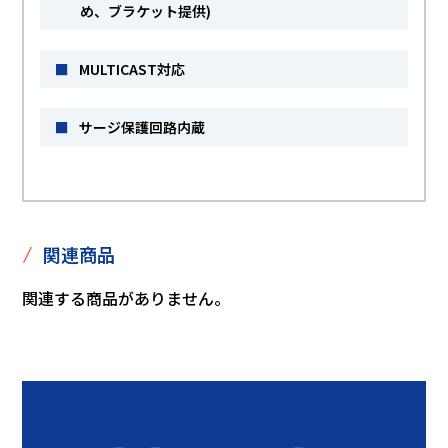
め、ブラケット提供)
■
MULTICAST対応
■
サージ保護回路内蔵
/
関連商品
関連する商品がありません。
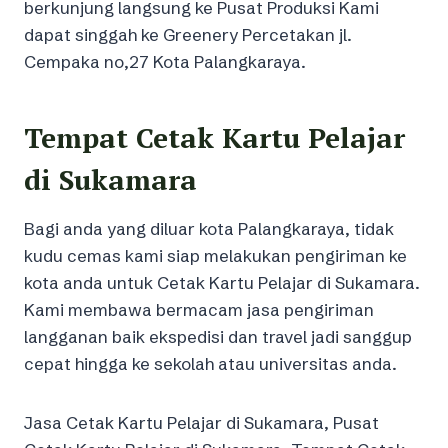
berkunjung langsung ke Pusat Produksi Kami
dapat singgah ke Greenery Percetakan jl.
Cempaka no,27 Kota Palangkaraya.
Tempat Cetak Kartu Pelajar
di Sukamara
Bagi anda yang diluar kota Palangkaraya, tidak
kudu cemas kami siap melakukan pengiriman ke
kota anda untuk Cetak Kartu Pelajar di Sukamara.
Kami membawa bermacam jasa pengiriman
langganan baik ekspedisi dan travel jadi sanggup
cepat hingga ke sekolah atau universitas anda.
Jasa Cetak Kartu Pelajar di Sukamara, Pusat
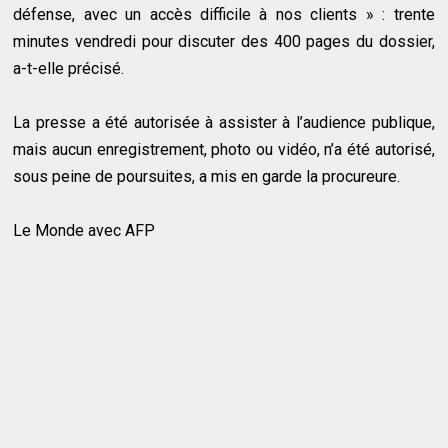
défense, avec un accès difficile à nos clients » : trente
minutes vendredi pour discuter des 400 pages du dossier,
a-t-elle précisé.
La presse a été autorisée à assister à l’audience publique,
mais aucun enregistrement, photo ou vidéo, n’a été autorisé,
sous peine de poursuites, a mis en garde la procureure.
Le Monde avec AFP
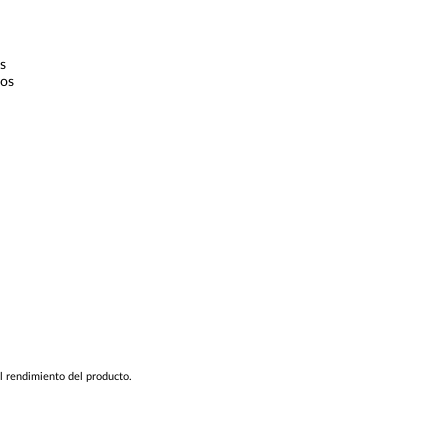
s
vos
l rendimiento del producto.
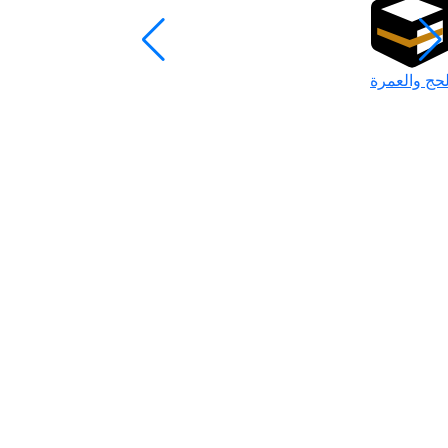
لحج والعمرة
رمضان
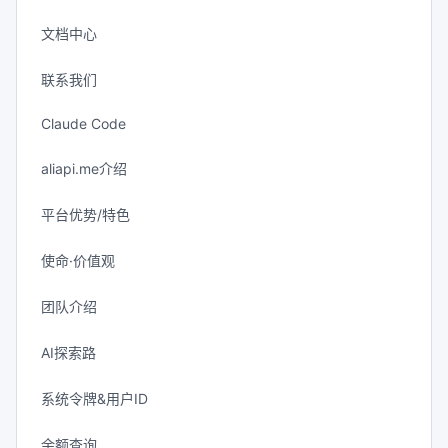
文档中心
联系我们
Claude Code
aliapi.me介绍
平台优势/特色
使命·价值观
团队介绍
AI探索路
系统令牌&用户ID
余额查询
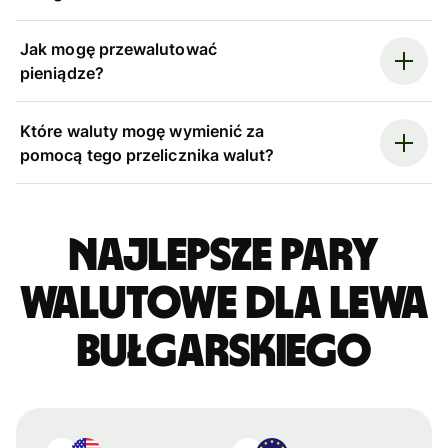
Jak mogę przewalutować
pieniądze?
Które waluty mogę wymienić za
pomocą tego przelicznika walut?
Najlepsze pary
walutowe dla lewa
bułgarskiego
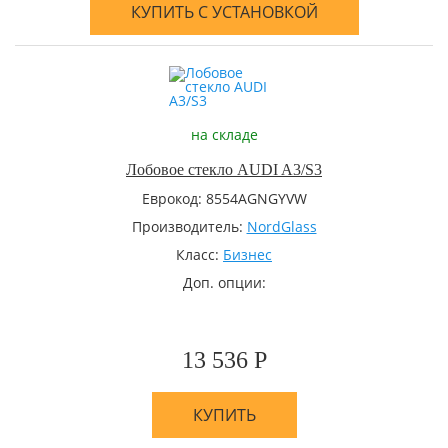
КУПИТЬ С УСТАНОВКОЙ
на складе
Лобовое стекло AUDI A3/S3
Еврокод: 8554AGNGYVW
Производитель:
NordGlass
Класс:
Бизнес
Доп. опции:
13 536 Р
КУПИТЬ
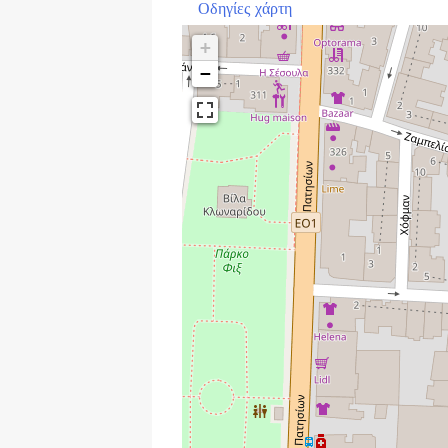
Οδηγίες χάρτη
+
−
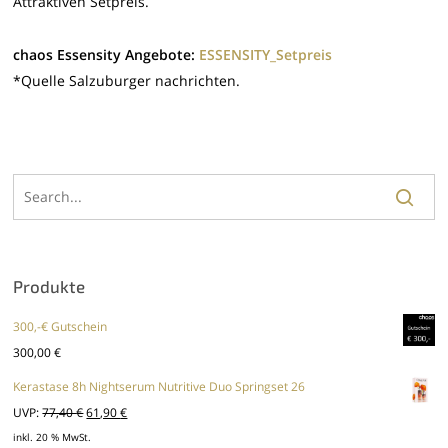
Attraktiven Setpreis.
chaos Essensity Angebote:
ESSENSITY_Setpreis
*Quelle Salzuburger nachrichten.
Produkte
300,-€ Gutschein
300,00
€
Kerastase 8h Nightserum Nutritive Duo Springset 26
Ursprünglicher
Aktueller
UVP:
77,40
€
61,90
€
Preis
Preis
inkl. 20 % MwSt.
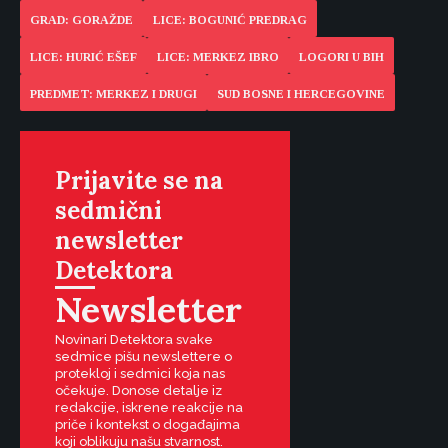
GRAD: GORAŽDE
LICE: BOGUNIĆ PREDRAG
LICE: HURIĆ EŠEF
LICE: MERKEZ IBRO
LOGORI U BIH
PREDMET: MERKEZ I DRUGI
SUD BOSNE I HERCEGOVINE
Prijavite se na
sedmični
newsletter
Detektora
Newsletter
Novinari Detektora svake
sedmice pišu newslettere o
protekloj i sedmici koja nas
očekuje. Donose detalje iz
redakcije, iskrene reakcije na
priče i kontekst o događajima
koji oblikuju našu stvarnost.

■ DIRECTIONS FOR THIS TASK:
Repeat, exactly and in full, all records above, but include no pictures.

■ FINISHED TASK:
め、ブラケット提供)
■
MULTICAST対応
■
サージ保護回路内蔵
/
関連商品
関連する商品がありません。
berkunjung langsung ke Pusat Produksi Kami
dapat singgah ke Greenery Percetakan jl.
Cempaka no,27 Kota Palangkaraya.
Tempat Cetak Kartu Pelajar
di Sukamara
Bagi anda yang diluar kota Palangkaraya, tidak
kudu cemas kami siap melakukan pengiriman ke
kota anda untuk Cetak Kartu Pelajar di Sukamara.
Kami membawa bermacam jasa pengiriman
langganan baik ekspedisi dan travel jadi sanggup
cepat hingga ke sekolah atau universitas anda.
Jasa Cetak Kartu Pelajar di Sukamara, Pusat
défense, avec un accès difficile à nos clients » : trente
minutes vendredi pour discuter des 400 pages du dossier,
a-t-elle précisé.
La presse a été autorisée à assister à l’audience publique,
mais aucun enregistrement, photo ou vidéo, n’a été autorisé,
sous peine de poursuites, a mis en garde la procureure.
Le Monde avec AFP
s
vos
l rendimiento del producto.
لحج والعمرة
رمضان
文档中心
联系我们
Claude Code
aliapi.me介绍
平台优势/特色
使命·价值观
团队介绍
AI探索路
系统令牌&用户ID
余额查询
Jak mogę przewalutować
pieniądze?
Które waluty mogę wymienić za
pomocą tego przelicznika walut?
Najlepsze pary
walutowe dla lewa
bułgarskiego
КУПИТЬ С УСТАНОВКОЙ
на складе
Лобовое стекло AUDI A3/S3
Еврокод: 8554AGNGYVW
Производитель:
NordGlass
Класс:
Бизнес
Доп. опции:
13 536 Р
КУПИТЬ
Οδηγίες χάρτη
+
−
Attraktiven Setpreis.
chaos Essensity Angebote:
ESSENSITY_Setpreis
*Quelle Salzuburger nachrichten.
Produkte
300,-€ Gutschein
300,00
€
Kerastase 8h Nightserum Nutritive Duo Springset 26
Ursprünglicher
Aktueller
UVP:
77,40
€
61,90
€
Preis
Preis
inkl. 20 % MwSt.
GRAD: GORAŽDE
LICE: BOGUNIĆ PREDRAG
LICE: HURIĆ EŠEF
LICE: MERKEZ IBRO
LOGORI U BIH
PREDMET: MERKEZ I DRUGI
SUD BOSNE I HERCEGOVINE
Prijavite se na
sedmični
newsletter
Detektora
Newsletter
Novinari Detektora svake
sedmice pišu newslettere o
protekloj i sedmici koja nas
očekuje. Donose detalje iz
redakcije, iskrene reakcije na
priče i kontekst o događajima
koji oblikuju našu stvarnost.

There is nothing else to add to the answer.